It’s hard to knee jerk this one, because the movie is neither great nor horrible. It’s informative, chronological, one view of the events, clearly blessed by many close to him, with an amazing soundtrack; it’s a sympathetic portrayal of Biggie’s life. But it’s just not great. Still, the story floats all around the movie, and that story is massive, and personal. I am reminded of interviewing Afeni Shakur when Resurrection came out, and that same sense of potential and promise of more to come…but then they were gone.

Overall the movie leaves me sad; sad about how young Big was, sad about the way the media escalated a trivial rift into a death match, sad that every time someone starts to tell the truth in this country – either the truth about justice, or the truth about injustice (which is the setting for most of the brilliant hip-hop in the world), they are taken out.

Based on where Biggie started, and what was possible for him, he came so far. He punched through the expectations in a way that left a wall for others. Rapping about sex and money and life, produced by someone with a finger on the pulse of where hip-hop was headed, he had just made it through a first cycle on the life path, 24 years old. The entire path is the human story – from rags to riches to spiritual rags to spiritual riches.

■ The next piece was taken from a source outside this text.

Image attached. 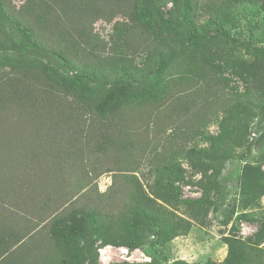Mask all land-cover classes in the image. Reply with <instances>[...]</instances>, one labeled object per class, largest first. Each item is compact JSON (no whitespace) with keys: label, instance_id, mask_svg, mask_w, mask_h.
Here are the masks:
<instances>
[{"label":"trees","instance_id":"trees-1","mask_svg":"<svg viewBox=\"0 0 264 264\" xmlns=\"http://www.w3.org/2000/svg\"><path fill=\"white\" fill-rule=\"evenodd\" d=\"M168 3L172 7L165 14L161 7ZM245 4L264 11V0H24L19 5L0 0L2 264H54L53 255L60 259L57 264H77L76 247L90 233L98 212L88 203L65 202L66 192H60L65 189L62 172L55 167L66 149L61 142L100 136L106 145L94 148L124 155L136 145L128 141L137 133V122L144 114L155 118L157 132L166 129L164 117L172 123L174 117L182 119L175 124L168 148L161 151L149 144L142 150L144 156L151 147L150 173L158 174L157 181L165 177L171 181L173 174L181 176L180 159L191 160L196 153L195 157L211 158L207 149L197 152L195 141L206 140L222 158L239 145L236 133L243 117L247 121L259 109L264 115V97L253 93L258 75L249 65L235 70L242 79L248 74L254 80L248 90L235 91L221 64L208 62L205 53L197 55L195 50L212 34L230 36L219 27L197 26L202 5L209 17L217 18ZM120 16L128 28L119 21ZM99 21L113 24L109 38L96 31ZM176 34L192 48L181 49L173 66L178 74L167 81L161 72L168 65L165 57L173 56L182 42ZM168 92L171 100L164 106L162 118L157 110L134 117L125 109L134 100L150 101ZM215 121L220 125L219 134H205ZM129 199L133 220L142 223L153 198L137 189ZM185 203L206 204L204 198L186 199ZM4 204L15 206L16 213L5 212ZM24 210L38 211L39 216L55 213L49 233L54 243L49 247L55 245L60 253L49 249L36 256L27 245L20 256L9 254L13 242H24L35 232L34 225L44 221L43 217L35 223L30 215L22 216ZM13 214L24 217L22 227L15 226L18 218ZM115 242L130 250L144 245L138 234Z\"/></svg>","mask_w":264,"mask_h":264},{"label":"rangeland","instance_id":"rangeland-1","mask_svg":"<svg viewBox=\"0 0 264 264\" xmlns=\"http://www.w3.org/2000/svg\"><path fill=\"white\" fill-rule=\"evenodd\" d=\"M23 1L13 0L17 5ZM171 7L168 3L161 11L168 14ZM215 18L209 17L202 5L197 26L219 27L230 36L212 34L196 46L195 52L197 55L205 53L208 62L221 64L235 91H245L249 85H254L251 76L246 74V80L235 72L241 71L244 65L252 66L258 75L253 93L263 98L264 11L257 5L245 4ZM118 19L128 28L123 16ZM95 27L107 39L113 24L99 21ZM179 37L182 42L176 45L174 55L168 54L164 59L168 65L162 67L161 74L167 81L178 74L173 66L181 56V49L189 46L184 37ZM159 96L150 101L134 100L125 109L134 117L140 112L157 110V116L162 118L164 106L169 105L171 98L169 92ZM157 105L162 109L158 111ZM245 118L236 133L239 145L227 156L222 158L221 154L213 152L204 139L195 141L197 152L200 148L207 149L211 158L195 157L196 153L191 160L180 159L182 174L171 175V181L167 177L157 181L158 174L150 173L149 162L153 156L150 150L154 144L161 151L163 147L168 148L175 124H181L182 119L178 121L174 117L172 123V119L164 117L166 129L157 132L153 125L155 118L144 114L137 122V133L131 134L128 141L130 144L135 142L136 147L129 148L124 155L110 149L94 148V145L105 144V138L100 136L61 142L66 149L55 167L62 172L60 181L65 184V189L60 192H66L68 199L65 202L73 200L81 206L88 203L98 212L90 233L76 247L77 264H264V115L259 109L247 121ZM219 132L220 125L216 121L204 130L205 134L212 135ZM149 144L151 147L143 156L142 150ZM137 189L153 198L152 208L142 223H135L130 213L133 209L129 210V197ZM198 198H204L206 204L185 203L186 199ZM2 208L5 212L16 213L17 210L13 205L4 204ZM20 213L30 215L35 223L43 217L44 221L34 225L35 232L24 242H13L9 254L20 256L27 245L36 256L49 253V249L55 254L60 253L55 245L49 247L54 243L49 233L55 213L47 215L43 212L40 216L35 210ZM16 215L18 220L14 224L22 227L24 217L12 216ZM137 234L144 239L142 248L130 250L115 242ZM59 260L53 255L54 264Z\"/></svg>","mask_w":264,"mask_h":264}]
</instances>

I have often grimaced when folks compare the deaths of Tupac and Biggie to those of Malcolm X and Martin Luther King, Jr. The individualist paths of artists in this country, the capitalist cannonball success stories of brothers who want to get away from the hardship and buy they mama a house…these are folks within the containers Malcolm and Martin and others of their era were trying to hold. It seems an unfair comparison – folks trying to make it out of their communities, vs. folks working to uplift and transform the entire community, including the women and children therein. But watching Notorious on MLK day, one can’t help but see the threads between them, massive black men, moving folks to see themselves differently, driven by the force of personality from a stage/pulpit.

Who knows where Biggie and Tupac would have ended up, given the opportunity to both thrill us lyrically, and then uplift us as grown men. The movie’s drama and mystery lacks that component. We’re left to ponder it ourselves, in the fully realized age of hip-pop.


P.S. Seth im’d me a nice reminder on how Gandhi clarified the difference between pacifism and nonviolence – how he saw pacifist as a weak stance by folks who would actually engage in violence if they had the tools or the will, where as folks practicing nonviolence sit in a space of proactive strength. When I say I don’t identify as a pacifist, it is because I feel the kind of nonviolence work I do is an aggressive work, advancing the front line kind of work. Thanks Seth!
P.P.S. Thanks to the blog followers who gave me love at Butta last night, I often forget others read this.
P.P.P.S. On the health tip, I went for a walk today and don’t feel broken!